Silke Esser, Schulsozialarbeiterin in Oberbruch, die zusammen mit Peter Maaßen vom Jugendamt Heinsberg und Angela Simon vom evangelischen Jugendheim „Oase“ Oberbruch für das Projekt zuständig ist, strahlt angesichts der großen Resonanz: „Wir haben 36 Teilnehmer!“

Wissbegierig und voller Freude haben sich die Jugendlichen an die Arbeit gemacht, um die vergangene Lebens- und Arbeitswelt in Oberbruch zu erkunden. Neben Recherche und Forschung nimmt die Dokumentation des Projektes großen Raum ein. Die Ergebnisse sollen in einer kleinen Wanderausstellung gezeigt werden.

Der zeitgeschichtliche Rundgang durch den Ort und den Bizz-Park (ehemaliges Fabrikgelände) mit Gästeführerin Therese Wasch war ein Höhepunkt, nun steht das nächste Highlight auf dem Programm: Das Gespräch mit den Zeitzeugen, die zahlreich erschienen sind.

Auch Ingrid Kreß räumt ihre „Glanzstücke der Erinnerung“ aus: eine Kurbel, eine Schere, ein Einfädler und alte Fotos aus dem Kollegenkreis. „Wir waren eine Art Familie bei Glanzstoff“, kommentiert sie lächelnd die alten Bilder. Gut erinnert sie sich aber auch an harte Arbeit und anstrengenden Schichtdienst. „Frauen waren meist ungelernte Kräfte. Nach sechs Wochen Anlernzeit galt es, immer schneller zu werden“, erklärt sie den Gebrauch von Schere und Kurbel.

„Ich persönlich bin das Glanzstück der Erinnerung“, lacht Georg Chilitis.

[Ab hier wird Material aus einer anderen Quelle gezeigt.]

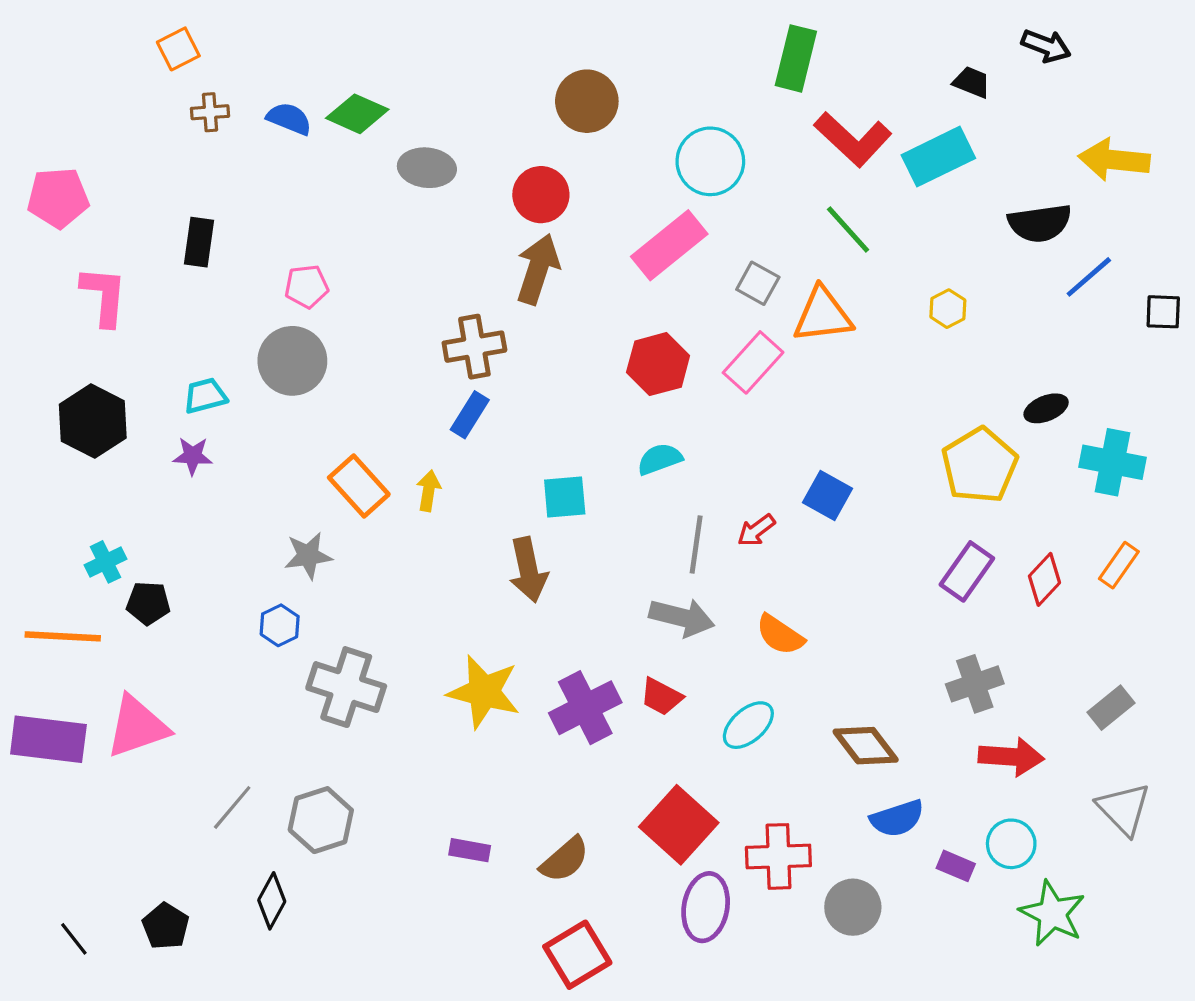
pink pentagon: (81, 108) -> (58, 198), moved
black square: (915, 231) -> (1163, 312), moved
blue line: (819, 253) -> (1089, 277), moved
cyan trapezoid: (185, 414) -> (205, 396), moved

Als Zehnjähriger ist der Grieche seinem Vater, der in Oberbruch arbeitete, mit der Familie nach Deutschland gefolgt. „Stellt euch vor, ich sprach kein Wort Deutsch!“ 1978 wurde er von seinem Arbeitgeber, der Firma Elteba, für zwei Jahre an die Glanzstoffwerke „ausgeliehen, um Zeichnungen für Elektrotechnik anzufertigen – mit Tusche.“ Lebhaft erzählt er, wie stolz sein Vater war, wenn er „im weißen Kittel“, der das technische Personal von den Produktionsmitarbeitern, die blaue Kittel trugen, unterschied, durch die Hallen ging.

„Wir haben immer etwas Besonderes gekocht, wenn die Gastarbeiter ankamen“, nimmt Hiltrud Lehnen den Faden zum Thema Gastarbeiter auf. Fast 40 Jahre lang war die Küche der Glanzstoffwerke ihr Einsatzort. Zufrieden blickt sie auf die Jahre zurück: „Ich habe immer gerne gearbeitet.“

Eifrig haben die Projektwochen-Teilnehmer fotografiert, gefilmt, dokumentiert. Interessierte Nachfragen beweisen, wie spannend das Thema für die Jugendlichen ist. Die Erzählungen der Zeitzeugen lassen sie tief eintauchen in die vergangene Zeit, machen Zusammenhänge verständlich, lenken den Blick über das Alltagsgeschehen und die Historie des Industriestandortes.

Und weil auch der Spaß nicht zu kurz kommen sollte, wurde auch gemeinsam gekocht – an diesem Tag Gemüsesuppe mit Würstchen. Aber auch griechische und portugiesische Spezialitäten standen während der Aktion auf dem Speiseplan. Die ersten Gastarbeiter Oberbruchs kamen schließlich aus Griechenland und Portugal.